Le soldat Ralle soupire et recentre son attention sur l'ordre dans lequel se déplacent ces oiseaux et ce n'est pas sans rappeler quelque chose qu'il connait très bien : la formation de détection à distance. Le jeune homme se demande pourquoi ces oies sauvages se déplacent ainsi puisque, si prédateurs elles ont, ce n'est pas dans les airs qu'elles risquent quelque chose ou alors... Est-ce pour une autre raison ?


Lorsqu'il détourne les yeux du ciel pour regarder devant lui il comprend enfin pourquoi Armin est si rêveur en pensant au monde extérieur. Rien que leur petite île regorge de richesses et de beauté alors combien de couleurs, formes, animaux et autres curiosités peuvent exister dans toute l'étendue d'un monde si vaste ? Les lacs de feu, les mers de sable, le grand océan salé, les plaines de glace... Tant d'environnements différents qui doivent regorger d'espèces animales et végétales toutes plus différentes, étranges et magnifiques les unes que les autres.


Il est tiré de ses pensées quand, devant lui et à l'avant de leur colonne, Jean fait un signe de la main pour qu'ils se déploient afin de couvrir plus de terrain. Sasha et Conny s'écartent sur leur gauche, Mikasa et Thomas sur la droite.


Les deux Ackerman échangent un regard et hochent la tête. Le jeune homme se tourne pour accéder à cette grande sacoche, harnachée derrière lui sur sa gauche où sont ses fumigènes. Il l'ouvre d'une main et se saisit du pistolet.


Cela doit faire déjà plus de deux heures qu'ils chevauchent en direction du Nord avec l'objectif de rejoindre un endroit très précis à peu près à mi-chemin entre Karanes et le mur Maria. Les ordres ainsi que le plan de Jean sont très clairs : rejoindre cette forêt d'arbres géants qui fut en partie le théâtre d'opération de la 57e expédition extra-muros.


Mikasa était inquiète à l'évocation de ce lieu si particulier pour Thomas et lança un regard en direction de son compagnon. Il resta de marbre sur le moment parce qu'il ne savait pas comment réagir à l'idée de se rendre là où Petra fut tuée.


Ils ont aussi pour consigne de ne retourner au mur qu'en cas d'extrême nécessité. Les portes et les monte-charges ne s'ouvriront ni ne se déplaceront pour eux. Forcément, la question des réserves de gaz et de lames se pose aussi. Ils sont extra-muros et bien qu'ils doivent un maximum éviter le combat, tout peut arriver. Alors s'ils viennent à manquer de ces deux éléments vitaux pour se défendre, certainement qu'ils devront annuler la mission et retourner en catastrophe au mur Rose.

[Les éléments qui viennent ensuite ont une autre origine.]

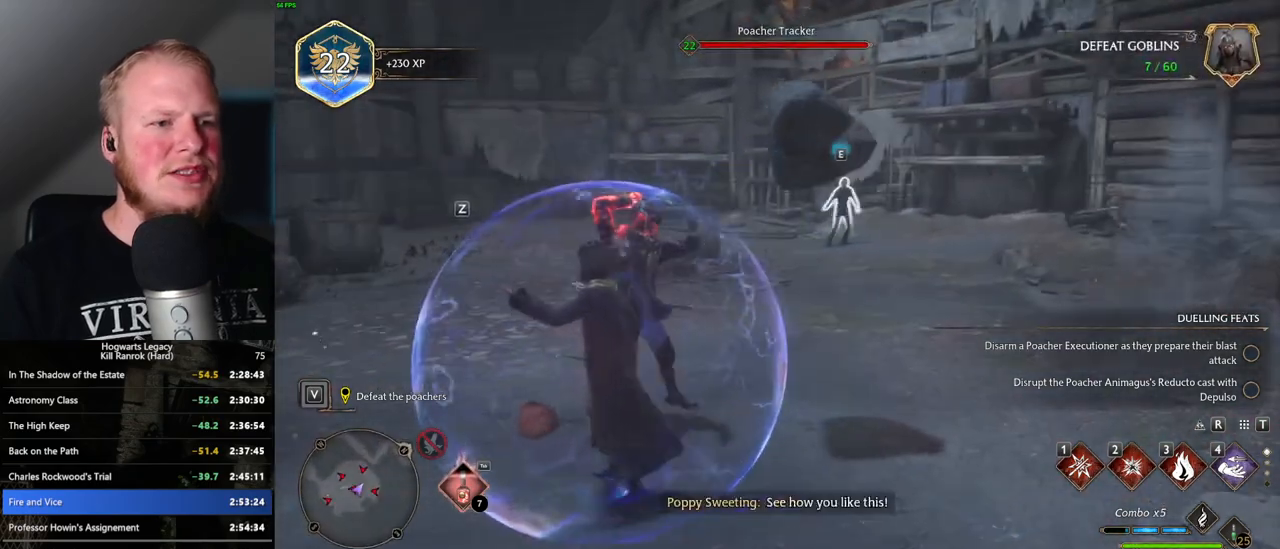
{"keys": ["w"], "mouse": [], "events": []}
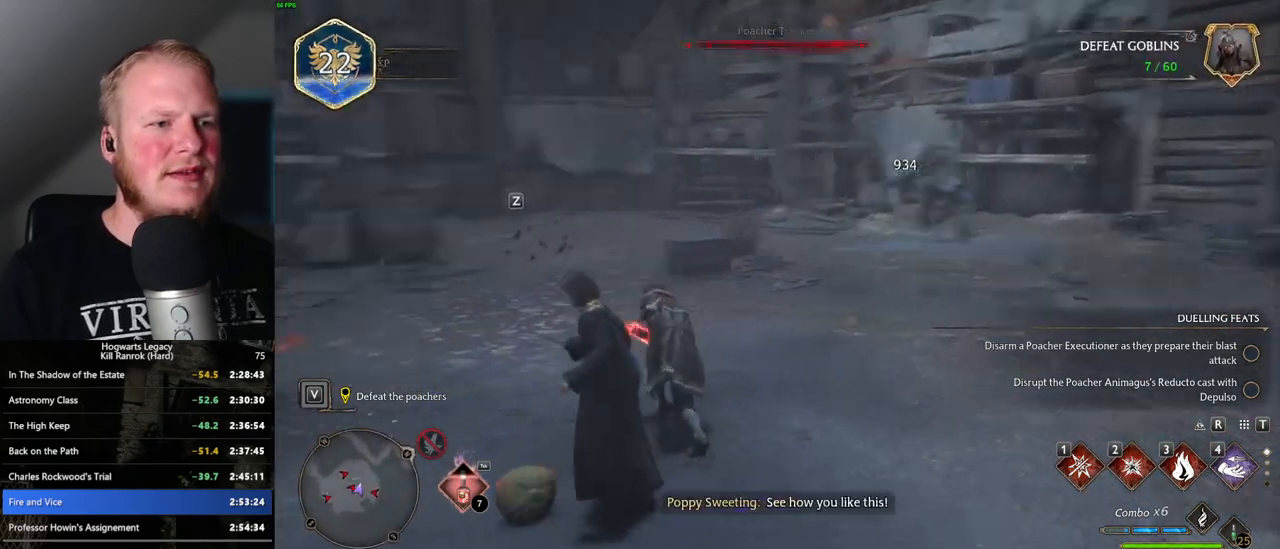
{"keys": ["w"], "mouse": [], "events": [[50, "z", "down"], [166, "z", "up"]]}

Thomas fixe Frock et se remémore ses mots au moment de l'explication du plan et de la façon dont va se dérouler cette mission, justement quand il était question de réserve de gaz et de lames.


J'ai pas l'intention de faire en sorte que ça dégénère.


Cette remarque qui lui valut un regard noir de Mikasa et l'exaspération de tout le groupe. Thomas commençait vraiment à détester ce type.


Bref. On fera le tour du mur Rose. La partie Nord devrait être la plus tranquille voire vide, en fait. Reprit Jean.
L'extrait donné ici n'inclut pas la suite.